A arquitetura trata mudanças acionadas por agentes como operações nativas do editor: cada modificação é desfável, auditável e preservada nos arquivos de projeto de Spline. A conexão também manipula transferências entre a cena 3D e Hana (construtor de UI de Spline), roteando trabalho de cena para o editor e mudanças de interface para Hana. Não é um experimento isolado—ElevenLabs (IA de voz) recentemente abriu sua infraestrutura para Claude através de um servidor MCP equivalente, sugerindo adoção mais ampla de controle agência embutido em ambientes de aplicação. MCP está se tornando a camada de integração para agentes embarcarem em ferramentas de produção em vez de permanecerem em janelas de bate-papo separadas.

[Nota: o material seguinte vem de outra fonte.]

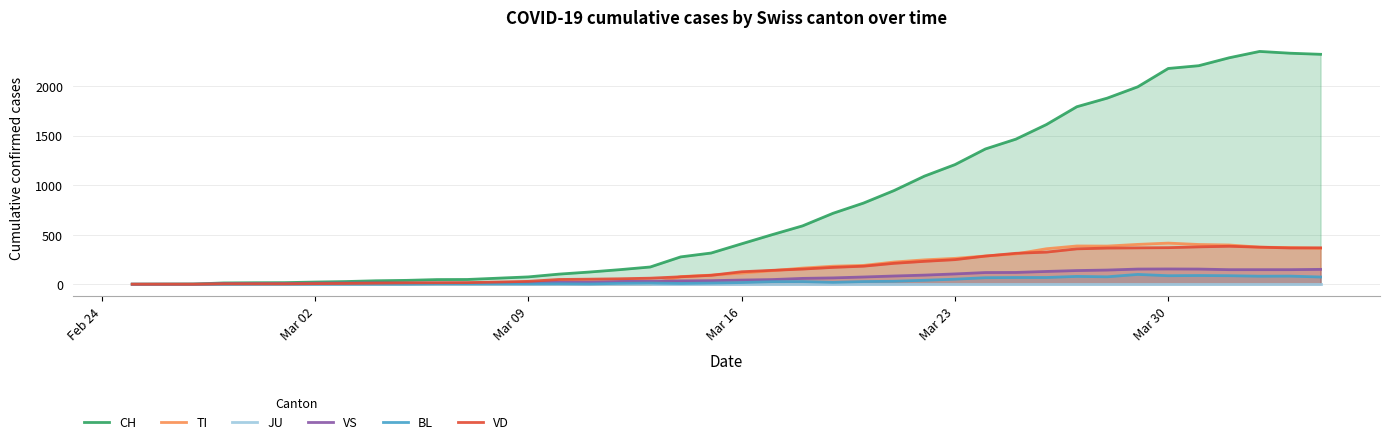

What is the maximum value for TI?

415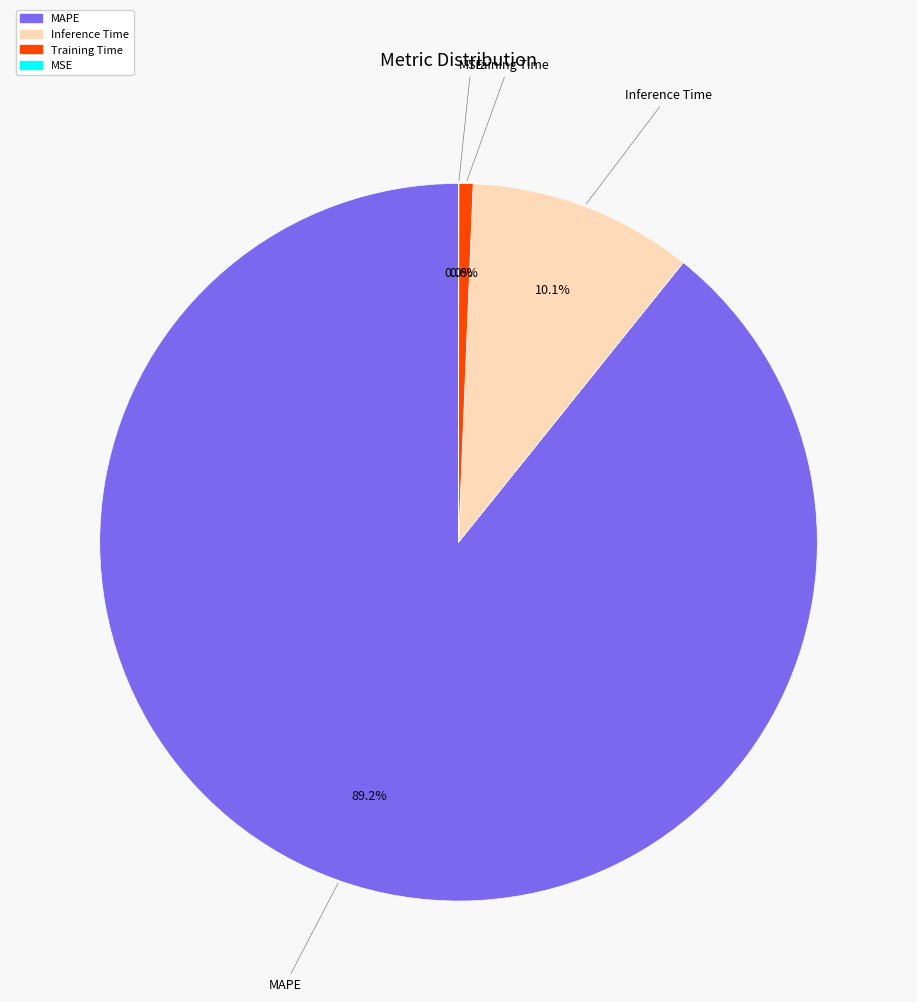

Is it true that MAPE is 89% of the pie?

True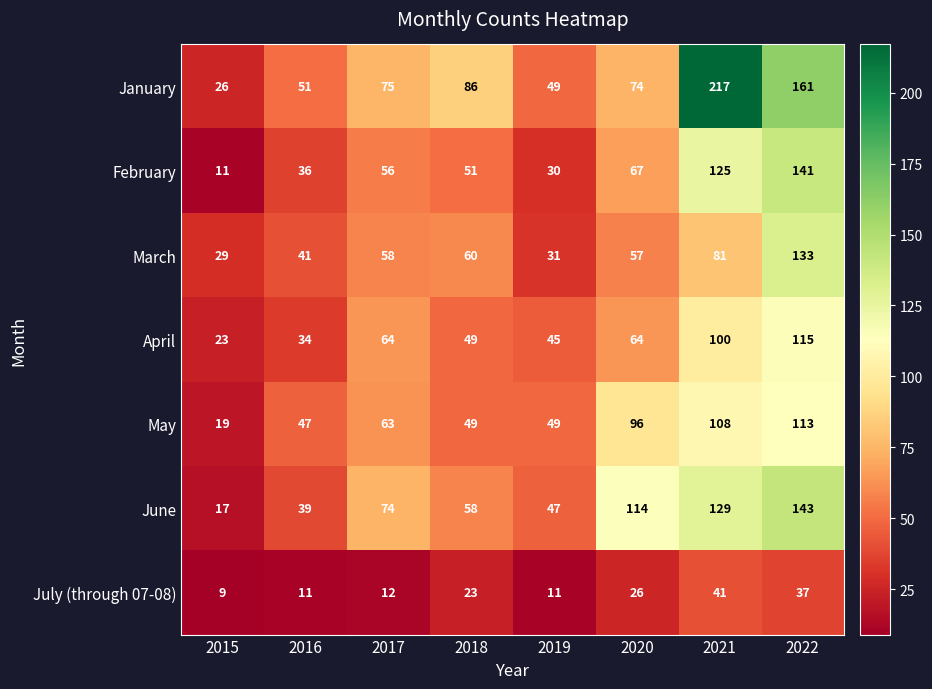

At which category does the chart reach its peak across all series?

2021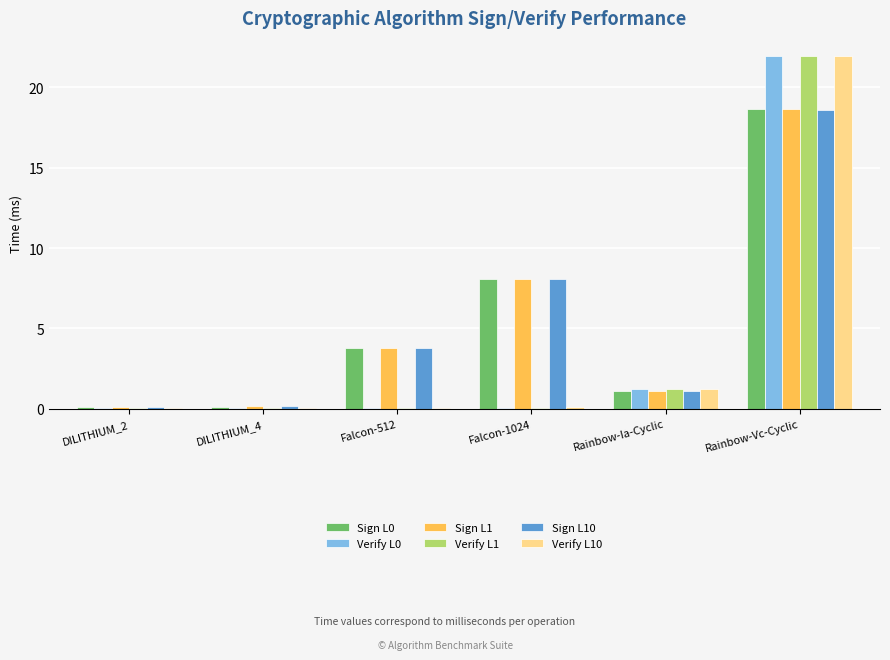

The Sign L0 series shows 5.7 at Falcon-1024. True or false?

False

Para equipes de design e desenvolvimento: a integração MCP do Spline V2 é um modelo de projeto para incorporar controle de agente em ferramentas criativas. Os benefícios são claros—designers permanecem em seu fluxo, agentes acessam contexto de projeto ao vivo, sem ciclos de re-exportação—mas a adoção bem-sucedida depende da precisão do agente e ciclos de iteração. As equipes devem avaliar se a geração do agente atende aos padrões de qualidade do projeto e se a conexão MCP manipula casos extremos (animações complexas, referências de biblioteca de ativos, dependências). Esse padrão também prefigura como IDEs, ferramentas de design e plataformas de dados integrarão agentes de IA: não como barras laterais ou serviços externos, mas como extensões nativas com contexto de projeto completo.